| DESCRIPTION OF THE TASK |
Where a line of the records contains the word "with", show that line.

| SUPPLIED RECORDS |
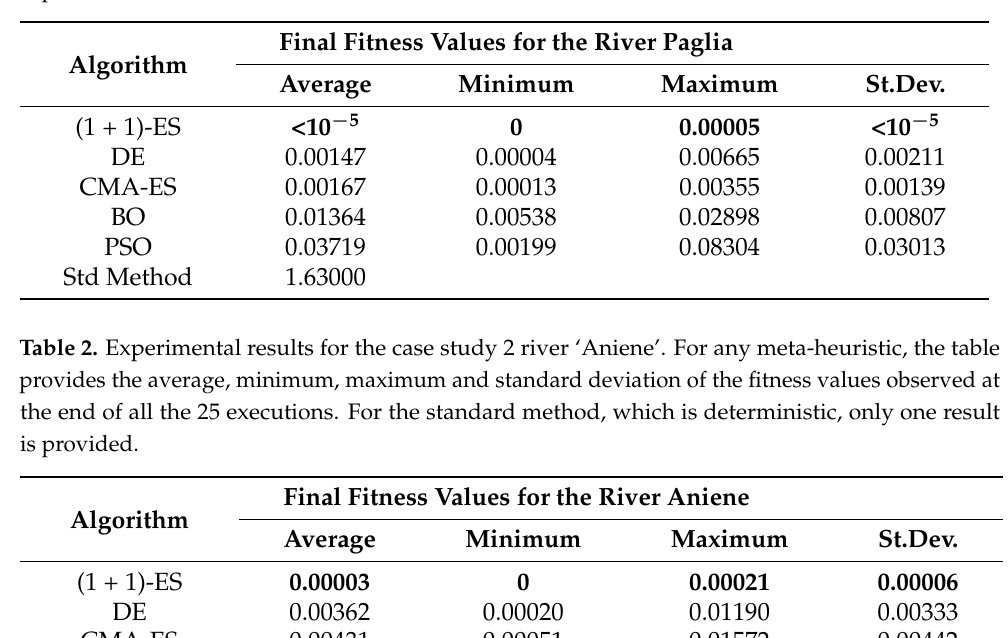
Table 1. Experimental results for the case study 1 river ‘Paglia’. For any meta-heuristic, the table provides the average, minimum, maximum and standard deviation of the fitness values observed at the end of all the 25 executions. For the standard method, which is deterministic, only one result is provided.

--

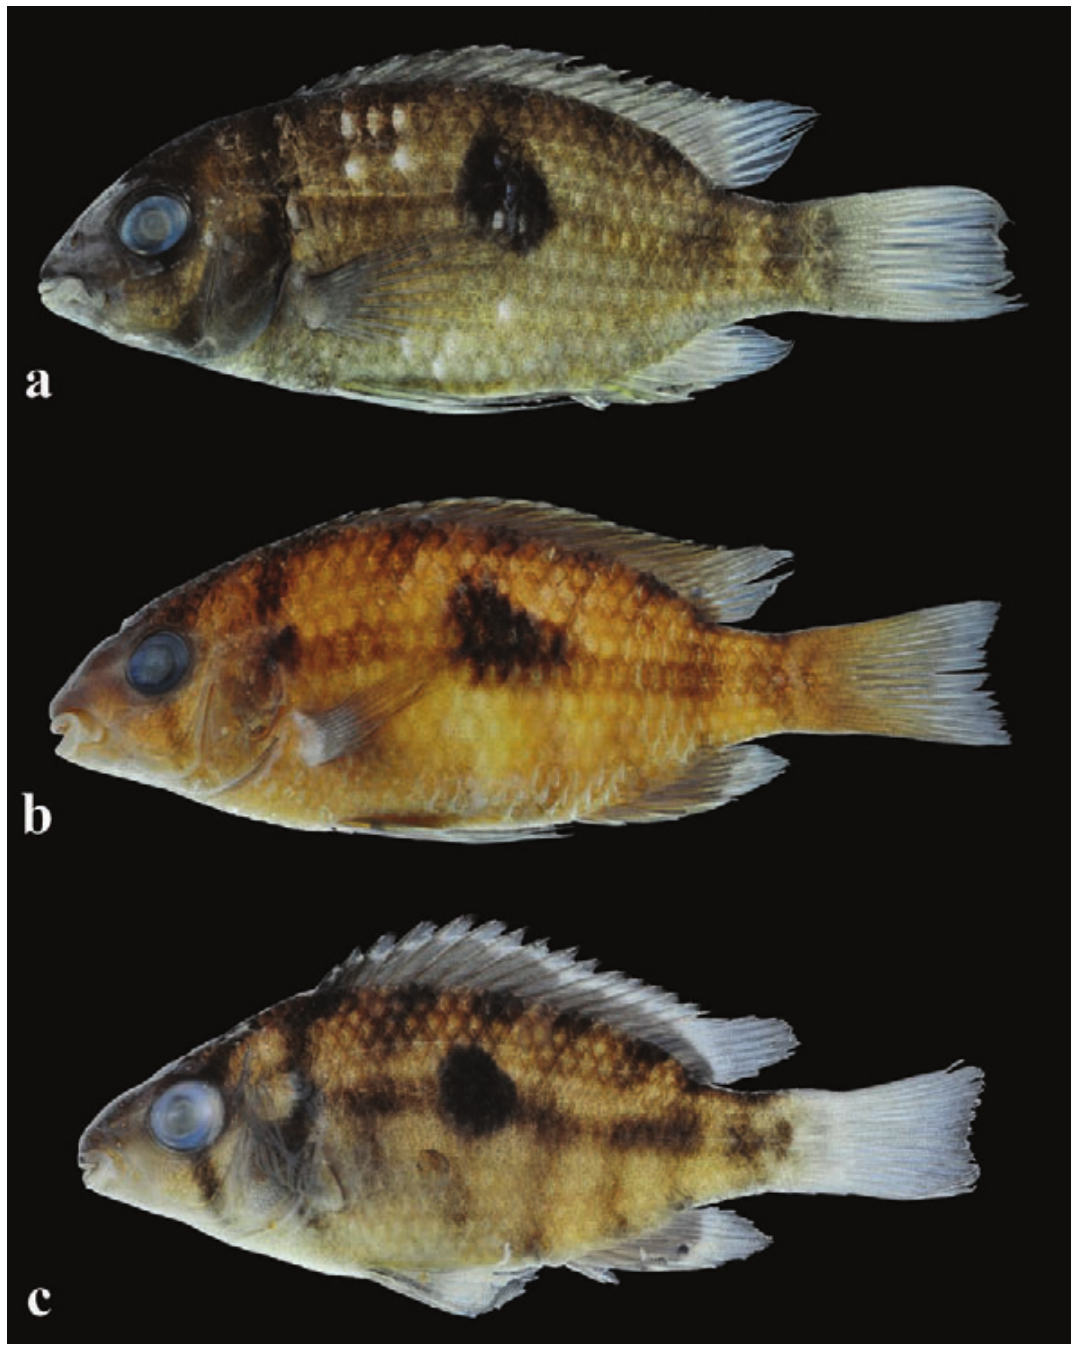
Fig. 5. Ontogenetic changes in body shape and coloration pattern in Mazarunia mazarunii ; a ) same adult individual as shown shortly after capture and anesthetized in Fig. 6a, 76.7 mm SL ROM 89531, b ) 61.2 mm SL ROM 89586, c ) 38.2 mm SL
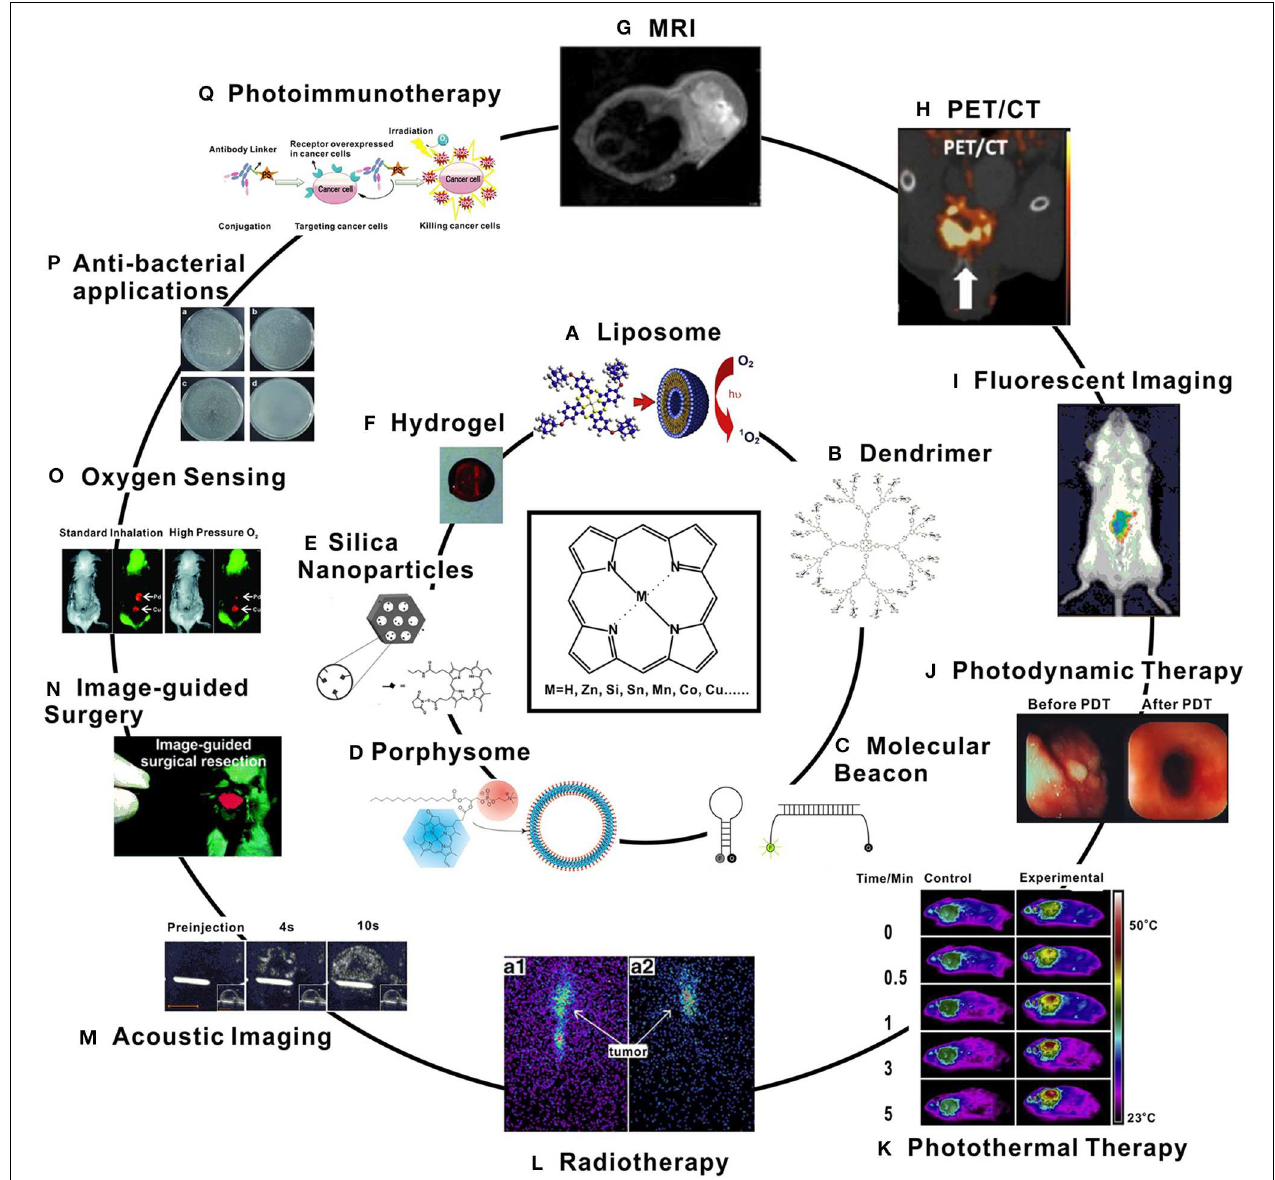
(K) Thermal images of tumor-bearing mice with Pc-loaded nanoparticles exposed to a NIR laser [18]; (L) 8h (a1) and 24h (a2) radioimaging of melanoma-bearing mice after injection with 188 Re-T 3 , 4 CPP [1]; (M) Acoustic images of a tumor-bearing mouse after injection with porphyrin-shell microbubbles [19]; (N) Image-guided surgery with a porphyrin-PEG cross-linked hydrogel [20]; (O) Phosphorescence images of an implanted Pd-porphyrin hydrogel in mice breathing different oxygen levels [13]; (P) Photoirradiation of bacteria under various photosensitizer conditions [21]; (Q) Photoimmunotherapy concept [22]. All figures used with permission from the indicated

==

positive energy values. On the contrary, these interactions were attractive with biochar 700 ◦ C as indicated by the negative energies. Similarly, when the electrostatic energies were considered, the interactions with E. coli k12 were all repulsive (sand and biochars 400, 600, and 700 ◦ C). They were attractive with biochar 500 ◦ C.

| SOLVED EXERCISE |
(K) Thermal images of tumor-bearing mice with Pc-loaded nanoparticles exposed to a NIR laser [18]; (L) 8h (a1) and 24h (a2) radioimaging of melanoma-bearing mice after injection with 188 Re-T 3 , 4 CPP [1]; (M) Acoustic images of a tumor-bearing mouse after injection with porphyrin-shell microbubbles [19]; (N) Image-guided surgery with a porphyrin-PEG cross-linked hydrogel [20]; (O) Phosphorescence images of an implanted Pd-porphyrin hydrogel in mice breathing different oxygen levels [13]; (P) Photoirradiation of bacteria under various photosensitizer conditions [21]; (Q) Photoimmunotherapy concept [22]. All figures used with permission from the indicated
positive energy values. On the contrary, these interactions were attractive with biochar 700 ◦ C as indicated by the negative energies. Similarly, when the electrostatic energies were considered, the interactions with E. coli k12 were all repulsive (sand and biochars 400, 600, and 700 ◦ C). They were attractive with biochar 500 ◦ C.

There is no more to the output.